Tools are functions that can be called by the AI model during conversations. They allow your agent to perform actions, retrieve information, or interact with external systems based on user requests.
Create a tool in src/tools/:
import { Autonomous } from "@botpress/runtime" ;
import { z } from "@botpress/sdk" ;
export default new Autonomous . Tool ({
name: "myTool" ,
description: "A tool that does something useful" ,
input: z . object ({}), // Input schema
output: z . object ({}), // Output schema
handler : async ({}) => {
// Tool logic
return {};
},
});
Define input and output schemas using Zod schemas. The AI model uses these schemas to understand when and how to call your tool:
import { Autonomous } from "@botpress/runtime" ;
import { z } from "@botpress/sdk" ;
export default new Autonomous . Tool ({
name: "getWeather" ,
description: "Get the current weather for a location" ,
input: z . object ({
location: z . string (). describe ( "The city or location name" ),
unit: z . enum ([ "celsius" , "fahrenheit" ]). optional (). describe ( "Temperature unit" ),
}),
output: z . object ({
temperature: z . number (),
condition: z . string (),
}),
handler : async ({ location , unit }) => {
// Fetch weather data
const weather = await fetchWeatherData ( location , unit );
return {
temperature: weather . temp ,
condition: weather . condition ,
};
},
});
Provide an array of tools to your agent in a conversation handler:
import { Conversation } from "@botpress/runtime" ;
import getWeather from "../tools/weather" ;
export default new Conversation ({
channel: "*" ,
handler : async ({ execute }) => {
await execute ({
instructions: "You are a helpful weather assistant." ,
tools: [ getWeather ],
});
},
});
You can convert actions to tools using the asTool() method:
import { Conversation , actions } from "@botpress/runtime" ;
export default new Conversation ({
channel: "*" ,
handler : async ({ execute }) => {
await execute ({
instructions: "You are a helpful assistant." ,
tools: [ actions . calculateTotal . asTool ()],
});
},
});
The handler function receives the input parameters and executes the tool’s logic. It can also call custom actions.
Basic handler
Calling actions
import { Autonomous } from "@botpress/runtime" ;
import { z } from "@botpress/sdk" ;
export default new Autonomous . Tool ({
name: "searchDatabase" ,
description: "Search the database" ,
input: z . object ({
query: z . string (),
}),
handler : async ({ query }) => {
// Perform search
return { results: [] };
},
});
You can provide multiple tools to your agent:
import { Conversation } from "@botpress/runtime" ;
import { getWeather , searchDatabase , processOrder } from "../tools/index" ;
export default new Conversation ({
channel: "*" ,
handler : async ({ execute }) => {
await execute ({
instructions: "You are a helpful assistant with access to various tools." ,
tools: [
getWeather ,
searchDatabase ,
processOrder ,
],
});
},
});
The description field is crucial—it helps the AI model understand when to use your tool. Write clear, concise descriptions:
export default new Autonomous . Tool ({
name: "calculateTotal" ,
description: "Calculate the total price of items including tax and shipping. Use this when the user asks about prices, costs, or totals." ,
input: z . object ({
items: z . array ( z . object ({
price: z . number (),
quantity: z . number (),
})),
}),
// ...
});
Best practices
Write clear, descriptive tool names and descriptions
Use Zod schemas with .describe() to provide context for each input parameter
Keep tool handlers focused on a single responsibility
Use tools for operations that require external data or actions
Test tools independently before using them in conversations
Tools are ideal for operations that the AI model needs to perform dynamically based on user requests. They enable your agent to go beyond just generating text and actually interact with systems, retrieve data, and perform actions.
Reference
Unique tool name. Must be a valid TypeScript identifier.

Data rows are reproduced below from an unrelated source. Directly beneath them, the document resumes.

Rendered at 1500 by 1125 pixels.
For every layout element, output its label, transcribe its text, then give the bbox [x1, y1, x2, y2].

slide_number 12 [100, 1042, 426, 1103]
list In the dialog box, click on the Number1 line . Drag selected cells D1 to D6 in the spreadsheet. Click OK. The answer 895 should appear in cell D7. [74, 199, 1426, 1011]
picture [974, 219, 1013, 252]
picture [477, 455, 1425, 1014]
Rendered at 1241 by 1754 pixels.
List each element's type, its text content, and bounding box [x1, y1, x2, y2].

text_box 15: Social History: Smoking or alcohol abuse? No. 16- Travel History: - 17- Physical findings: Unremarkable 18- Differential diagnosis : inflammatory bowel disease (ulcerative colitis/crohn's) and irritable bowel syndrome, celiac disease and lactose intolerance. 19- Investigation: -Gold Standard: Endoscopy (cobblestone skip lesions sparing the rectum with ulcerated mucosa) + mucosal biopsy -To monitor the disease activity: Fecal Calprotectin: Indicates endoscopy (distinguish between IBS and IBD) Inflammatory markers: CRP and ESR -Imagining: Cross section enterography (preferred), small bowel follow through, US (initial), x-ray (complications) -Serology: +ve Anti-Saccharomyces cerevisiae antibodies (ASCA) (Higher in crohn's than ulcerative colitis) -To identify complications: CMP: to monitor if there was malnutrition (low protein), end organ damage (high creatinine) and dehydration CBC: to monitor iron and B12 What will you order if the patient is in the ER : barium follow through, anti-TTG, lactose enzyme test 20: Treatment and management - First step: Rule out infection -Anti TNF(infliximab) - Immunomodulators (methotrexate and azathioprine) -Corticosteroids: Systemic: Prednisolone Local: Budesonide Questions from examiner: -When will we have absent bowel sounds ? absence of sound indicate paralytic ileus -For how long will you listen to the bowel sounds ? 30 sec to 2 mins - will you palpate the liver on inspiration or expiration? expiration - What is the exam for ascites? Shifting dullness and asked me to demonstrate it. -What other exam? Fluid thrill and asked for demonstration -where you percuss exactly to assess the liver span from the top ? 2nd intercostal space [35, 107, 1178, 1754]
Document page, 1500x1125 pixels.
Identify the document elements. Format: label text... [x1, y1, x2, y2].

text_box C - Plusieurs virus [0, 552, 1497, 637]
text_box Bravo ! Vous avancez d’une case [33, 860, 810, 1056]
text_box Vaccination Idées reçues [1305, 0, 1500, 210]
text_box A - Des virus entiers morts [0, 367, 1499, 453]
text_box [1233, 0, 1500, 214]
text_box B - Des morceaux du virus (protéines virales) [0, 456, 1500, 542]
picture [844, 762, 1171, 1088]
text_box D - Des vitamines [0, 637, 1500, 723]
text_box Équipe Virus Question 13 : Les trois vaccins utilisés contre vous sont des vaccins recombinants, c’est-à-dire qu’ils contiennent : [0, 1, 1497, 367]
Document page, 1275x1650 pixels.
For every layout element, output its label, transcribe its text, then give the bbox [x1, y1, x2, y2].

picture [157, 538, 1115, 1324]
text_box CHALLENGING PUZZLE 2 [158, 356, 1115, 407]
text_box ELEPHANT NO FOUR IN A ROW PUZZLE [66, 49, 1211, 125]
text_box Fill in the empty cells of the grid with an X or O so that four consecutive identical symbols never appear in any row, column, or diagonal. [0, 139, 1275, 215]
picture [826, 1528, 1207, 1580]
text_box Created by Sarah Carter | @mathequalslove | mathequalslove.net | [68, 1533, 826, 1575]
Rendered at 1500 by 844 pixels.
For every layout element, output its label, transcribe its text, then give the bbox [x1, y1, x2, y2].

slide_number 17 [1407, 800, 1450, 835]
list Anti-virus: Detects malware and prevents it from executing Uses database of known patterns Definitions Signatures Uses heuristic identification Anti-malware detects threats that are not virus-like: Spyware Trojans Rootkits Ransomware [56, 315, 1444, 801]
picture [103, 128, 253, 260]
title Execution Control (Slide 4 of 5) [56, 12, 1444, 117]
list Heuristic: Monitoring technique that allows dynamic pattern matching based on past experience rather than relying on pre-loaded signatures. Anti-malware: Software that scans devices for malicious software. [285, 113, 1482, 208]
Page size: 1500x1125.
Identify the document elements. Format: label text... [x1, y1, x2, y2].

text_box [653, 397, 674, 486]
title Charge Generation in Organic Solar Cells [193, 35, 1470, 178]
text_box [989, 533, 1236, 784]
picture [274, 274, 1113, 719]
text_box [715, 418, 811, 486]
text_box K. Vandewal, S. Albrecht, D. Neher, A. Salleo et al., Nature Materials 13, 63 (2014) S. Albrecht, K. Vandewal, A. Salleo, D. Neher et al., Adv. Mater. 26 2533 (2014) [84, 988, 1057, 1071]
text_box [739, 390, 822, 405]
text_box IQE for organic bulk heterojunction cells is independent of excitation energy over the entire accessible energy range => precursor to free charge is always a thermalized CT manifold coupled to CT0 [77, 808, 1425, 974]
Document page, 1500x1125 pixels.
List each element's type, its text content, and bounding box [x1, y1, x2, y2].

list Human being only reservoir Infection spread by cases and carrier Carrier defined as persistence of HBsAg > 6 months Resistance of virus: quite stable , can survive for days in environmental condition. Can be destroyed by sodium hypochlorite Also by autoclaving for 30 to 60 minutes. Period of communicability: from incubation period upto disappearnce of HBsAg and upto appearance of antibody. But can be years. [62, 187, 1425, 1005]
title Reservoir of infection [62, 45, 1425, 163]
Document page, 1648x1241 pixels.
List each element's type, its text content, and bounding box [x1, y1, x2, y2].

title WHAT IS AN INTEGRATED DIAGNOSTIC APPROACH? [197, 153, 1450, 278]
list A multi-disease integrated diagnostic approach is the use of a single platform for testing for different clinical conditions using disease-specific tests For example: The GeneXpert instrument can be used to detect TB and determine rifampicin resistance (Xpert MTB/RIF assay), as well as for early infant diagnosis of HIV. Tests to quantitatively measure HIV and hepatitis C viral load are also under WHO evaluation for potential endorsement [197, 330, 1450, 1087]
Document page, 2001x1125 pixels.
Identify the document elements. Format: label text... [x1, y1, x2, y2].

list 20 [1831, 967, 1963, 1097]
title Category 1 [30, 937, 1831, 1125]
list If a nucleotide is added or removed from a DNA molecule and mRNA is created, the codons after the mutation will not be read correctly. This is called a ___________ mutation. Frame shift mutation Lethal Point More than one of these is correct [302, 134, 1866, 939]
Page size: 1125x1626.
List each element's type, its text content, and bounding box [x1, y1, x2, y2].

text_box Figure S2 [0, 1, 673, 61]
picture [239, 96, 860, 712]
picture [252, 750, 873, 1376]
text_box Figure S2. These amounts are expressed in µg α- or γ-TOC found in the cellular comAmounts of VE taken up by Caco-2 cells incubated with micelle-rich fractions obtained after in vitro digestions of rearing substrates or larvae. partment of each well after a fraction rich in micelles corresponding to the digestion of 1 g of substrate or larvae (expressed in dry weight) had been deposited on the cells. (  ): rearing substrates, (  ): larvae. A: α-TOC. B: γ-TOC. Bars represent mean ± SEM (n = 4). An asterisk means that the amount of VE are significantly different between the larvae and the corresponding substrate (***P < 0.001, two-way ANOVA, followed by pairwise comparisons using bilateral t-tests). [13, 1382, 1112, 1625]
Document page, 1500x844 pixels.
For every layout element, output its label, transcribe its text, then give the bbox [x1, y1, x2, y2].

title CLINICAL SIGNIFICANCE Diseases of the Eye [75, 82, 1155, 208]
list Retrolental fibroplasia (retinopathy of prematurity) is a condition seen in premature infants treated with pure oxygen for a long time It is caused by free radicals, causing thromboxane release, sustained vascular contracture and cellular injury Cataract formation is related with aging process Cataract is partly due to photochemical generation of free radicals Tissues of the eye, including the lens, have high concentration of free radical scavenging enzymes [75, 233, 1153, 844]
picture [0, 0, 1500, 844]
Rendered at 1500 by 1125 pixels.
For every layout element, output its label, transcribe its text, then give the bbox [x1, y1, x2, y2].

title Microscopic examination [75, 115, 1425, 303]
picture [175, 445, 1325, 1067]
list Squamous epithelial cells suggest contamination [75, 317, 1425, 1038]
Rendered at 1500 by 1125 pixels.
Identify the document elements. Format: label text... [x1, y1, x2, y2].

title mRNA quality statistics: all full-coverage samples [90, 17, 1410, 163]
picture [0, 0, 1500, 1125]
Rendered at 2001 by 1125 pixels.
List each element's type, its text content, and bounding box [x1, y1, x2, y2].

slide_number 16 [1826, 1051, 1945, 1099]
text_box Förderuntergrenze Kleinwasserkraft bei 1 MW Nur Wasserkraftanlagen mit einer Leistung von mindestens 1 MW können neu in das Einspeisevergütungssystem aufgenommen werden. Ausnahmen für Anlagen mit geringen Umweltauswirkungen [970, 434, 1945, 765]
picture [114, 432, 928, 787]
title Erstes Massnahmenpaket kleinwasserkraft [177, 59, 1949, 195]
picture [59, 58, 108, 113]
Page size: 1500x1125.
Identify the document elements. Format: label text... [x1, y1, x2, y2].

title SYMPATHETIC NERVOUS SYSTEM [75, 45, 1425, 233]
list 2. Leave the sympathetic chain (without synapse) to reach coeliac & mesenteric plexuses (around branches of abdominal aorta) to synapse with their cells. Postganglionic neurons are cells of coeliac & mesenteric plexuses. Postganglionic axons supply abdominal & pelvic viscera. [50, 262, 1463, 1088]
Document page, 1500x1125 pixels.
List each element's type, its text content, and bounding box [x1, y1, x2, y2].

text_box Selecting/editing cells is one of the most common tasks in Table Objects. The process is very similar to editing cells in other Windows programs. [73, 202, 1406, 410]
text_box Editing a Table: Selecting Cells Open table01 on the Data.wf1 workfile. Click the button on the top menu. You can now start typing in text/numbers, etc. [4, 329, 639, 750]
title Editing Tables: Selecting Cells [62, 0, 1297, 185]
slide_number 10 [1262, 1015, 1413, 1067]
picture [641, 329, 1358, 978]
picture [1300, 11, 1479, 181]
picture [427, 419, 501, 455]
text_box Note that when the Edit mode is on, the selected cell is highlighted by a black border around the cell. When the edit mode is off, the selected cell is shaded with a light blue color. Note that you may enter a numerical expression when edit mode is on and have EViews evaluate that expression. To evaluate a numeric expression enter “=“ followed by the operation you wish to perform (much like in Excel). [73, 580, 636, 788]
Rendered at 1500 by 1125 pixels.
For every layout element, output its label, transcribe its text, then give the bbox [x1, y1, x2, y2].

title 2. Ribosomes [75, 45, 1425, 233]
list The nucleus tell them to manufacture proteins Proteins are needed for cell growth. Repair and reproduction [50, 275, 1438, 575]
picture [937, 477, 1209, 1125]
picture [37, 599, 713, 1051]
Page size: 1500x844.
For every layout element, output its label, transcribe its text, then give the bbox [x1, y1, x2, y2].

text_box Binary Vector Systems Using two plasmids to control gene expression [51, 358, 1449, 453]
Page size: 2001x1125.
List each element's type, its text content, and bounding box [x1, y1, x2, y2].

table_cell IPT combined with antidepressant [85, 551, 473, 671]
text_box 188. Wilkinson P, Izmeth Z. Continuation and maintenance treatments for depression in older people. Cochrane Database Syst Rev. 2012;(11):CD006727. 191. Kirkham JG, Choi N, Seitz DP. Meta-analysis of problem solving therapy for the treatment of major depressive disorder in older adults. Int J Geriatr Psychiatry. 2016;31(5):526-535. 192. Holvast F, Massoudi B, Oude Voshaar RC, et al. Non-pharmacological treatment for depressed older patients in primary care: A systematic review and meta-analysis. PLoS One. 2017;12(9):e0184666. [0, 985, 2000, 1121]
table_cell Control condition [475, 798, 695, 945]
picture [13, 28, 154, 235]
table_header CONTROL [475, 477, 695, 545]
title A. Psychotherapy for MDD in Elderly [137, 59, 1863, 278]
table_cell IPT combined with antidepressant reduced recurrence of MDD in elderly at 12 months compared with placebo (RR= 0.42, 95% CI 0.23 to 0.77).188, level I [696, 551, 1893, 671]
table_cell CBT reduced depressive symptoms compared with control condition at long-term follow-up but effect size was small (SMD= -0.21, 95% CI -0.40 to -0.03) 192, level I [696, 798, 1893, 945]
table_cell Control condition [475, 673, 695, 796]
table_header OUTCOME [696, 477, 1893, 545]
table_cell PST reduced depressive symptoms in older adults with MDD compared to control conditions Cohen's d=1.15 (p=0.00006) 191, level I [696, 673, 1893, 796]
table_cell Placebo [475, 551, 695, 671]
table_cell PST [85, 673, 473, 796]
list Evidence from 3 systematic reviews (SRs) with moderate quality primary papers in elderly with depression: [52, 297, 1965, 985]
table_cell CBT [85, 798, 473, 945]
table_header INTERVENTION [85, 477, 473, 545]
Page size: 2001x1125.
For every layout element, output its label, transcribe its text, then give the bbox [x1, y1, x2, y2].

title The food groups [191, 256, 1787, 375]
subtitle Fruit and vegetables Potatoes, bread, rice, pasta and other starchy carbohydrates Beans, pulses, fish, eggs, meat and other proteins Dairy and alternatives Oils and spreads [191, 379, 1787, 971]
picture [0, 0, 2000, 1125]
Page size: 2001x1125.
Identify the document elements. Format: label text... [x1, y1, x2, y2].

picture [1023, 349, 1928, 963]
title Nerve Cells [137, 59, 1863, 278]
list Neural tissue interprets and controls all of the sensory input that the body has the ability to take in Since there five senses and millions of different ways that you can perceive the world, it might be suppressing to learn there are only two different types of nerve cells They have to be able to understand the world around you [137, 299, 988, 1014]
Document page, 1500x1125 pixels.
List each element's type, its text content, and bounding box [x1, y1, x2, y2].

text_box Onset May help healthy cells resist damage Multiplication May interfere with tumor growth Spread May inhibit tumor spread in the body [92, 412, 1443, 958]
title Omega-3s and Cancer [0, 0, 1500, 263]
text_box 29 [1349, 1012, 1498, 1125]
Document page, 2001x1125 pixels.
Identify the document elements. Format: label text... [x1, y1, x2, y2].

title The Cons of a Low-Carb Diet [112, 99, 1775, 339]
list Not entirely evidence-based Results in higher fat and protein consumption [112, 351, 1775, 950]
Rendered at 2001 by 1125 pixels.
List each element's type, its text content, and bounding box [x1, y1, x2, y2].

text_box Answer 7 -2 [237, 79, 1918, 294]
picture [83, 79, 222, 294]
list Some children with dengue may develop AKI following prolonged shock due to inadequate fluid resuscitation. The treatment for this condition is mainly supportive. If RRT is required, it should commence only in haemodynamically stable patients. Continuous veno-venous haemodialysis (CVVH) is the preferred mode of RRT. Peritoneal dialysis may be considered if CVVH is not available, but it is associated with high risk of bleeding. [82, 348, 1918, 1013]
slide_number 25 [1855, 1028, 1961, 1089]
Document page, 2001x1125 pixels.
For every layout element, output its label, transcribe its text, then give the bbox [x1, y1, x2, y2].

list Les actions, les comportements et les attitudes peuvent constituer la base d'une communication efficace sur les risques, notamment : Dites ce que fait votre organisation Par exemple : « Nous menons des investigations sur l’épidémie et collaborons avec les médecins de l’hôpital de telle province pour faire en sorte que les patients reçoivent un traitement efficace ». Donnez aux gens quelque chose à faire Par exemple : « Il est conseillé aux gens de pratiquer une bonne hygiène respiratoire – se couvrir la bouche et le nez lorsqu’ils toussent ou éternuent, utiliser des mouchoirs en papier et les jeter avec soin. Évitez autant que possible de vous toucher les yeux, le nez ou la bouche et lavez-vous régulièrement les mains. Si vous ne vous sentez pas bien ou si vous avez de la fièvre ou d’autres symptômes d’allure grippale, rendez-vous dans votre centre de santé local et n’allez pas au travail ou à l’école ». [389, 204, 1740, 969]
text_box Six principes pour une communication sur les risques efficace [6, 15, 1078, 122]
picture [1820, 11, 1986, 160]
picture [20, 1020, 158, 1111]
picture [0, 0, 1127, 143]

Human-readable description for the LLM. Helps the AI understand when and how to use the tool.
Optional Zui/Zod schema for input validation. Defines the parameters the tool accepts.
Optional Zui/Zod schema for output validation. Defines the return type of the tool.
handler
(args: any, ctx: object) => Promise<any>
required
Async function that implements the tool logic. See handler parameters below for details.
Optional array of alternative names for the tool.
Optional metadata object for storing additional tool information.
Optional partial input values that will be automatically applied to all tool calls, removing them from LLM control.
retry
(args: { input: any; attempt: number; error?: unknown }) => boolean | Promise<boolean>
Optional custom retry logic function. Receives an object with input, attempt number, and optional error, returns Boolean indicating whether to retry.
Handler parameters
The handler function receives validated input and execution context:
The validated input arguments matching the tool’s input schema. All properties are typed based on the schema definition.
Tool call context containing metadata about the tool call. Unique identifier for this specific tool call.